● What is expected: Reproduce every line of the material below precisely, leaving out the pictures.
(Beginning of The records)
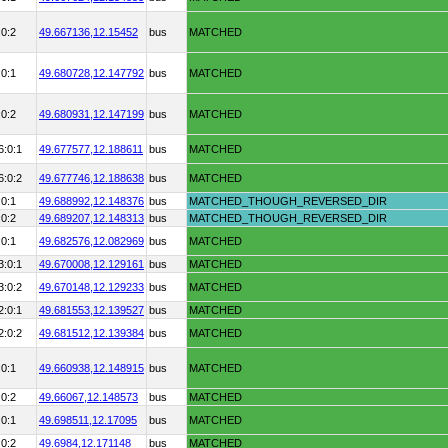
:0:2
49.667136,
12.15452
bus
MATCHED
:0:1
49.680728,
12.147792
bus
MATCHED
:0:2
49.680931,
12.147199
bus
MATCHED
6:0:1
49.677577,
12.188611
bus
MATCHED
6:0:2
49.677746,
12.188638
bus
MATCHED
:0:1
49.688992,
12.148376
bus
MATCHED_THOUGH_REVERSED_DIR
:0:2
49.689207,
12.148313
bus
MATCHED_THOUGH_REVERSED_DIR
:0:1
49.682576,
12.082969
bus
MATCHED
3:0:1
49.670008,
12.129161
bus
MATCHED
3:0:2
49.670148,
12.129233
bus
MATCHED
2:0:1
49.681553,
12.139527
bus
MATCHED
2:0:2
49.681512,
12.139384
bus
MATCHED
:0:1
49.660938,
12.148915
bus
MATCHED
:0:2
49.66067,
12.148573
bus
MATCHED
:0:1
49.698511,
12.17095
bus
MATCHED
:0:2
49.6984,
12.171148
bus
MATCHED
(End of The records)
● Exercise output:
:0:2
49.667136,
12.15452
bus
MATCHED
:0:1
49.680728,
12.147792
bus
MATCHED
:0:2
49.680931,
12.147199
bus
MATCHED
6:0:1
49.677577,
12.188611
bus
MATCHED
6:0:2
49.677746,
12.188638
bus
MATCHED
:0:1
49.688992,
12.148376
bus
MATCHED_THOUGH_REVERSED_DIR
:0:2
49.689207,
12.148313
bus
MATCHED_THOUGH_REVERSED_DIR
:0:1
49.682576,
12.082969
bus
MATCHED
3:0:1
49.670008,
12.129161
bus
MATCHED
3:0:2
49.670148,
12.129233
bus
MATCHED
2:0:1
49.681553,
12.139527
bus
MATCHED
2:0:2
49.681512,
12.139384
bus
MATCHED
:0:1
49.660938,
12.148915
bus
MATCHED
:0:2
49.66067,
12.148573
bus
MATCHED
:0:1
49.698511,
12.17095
bus
MATCHED
:0:2
49.6984,
12.171148
bus
MATCHED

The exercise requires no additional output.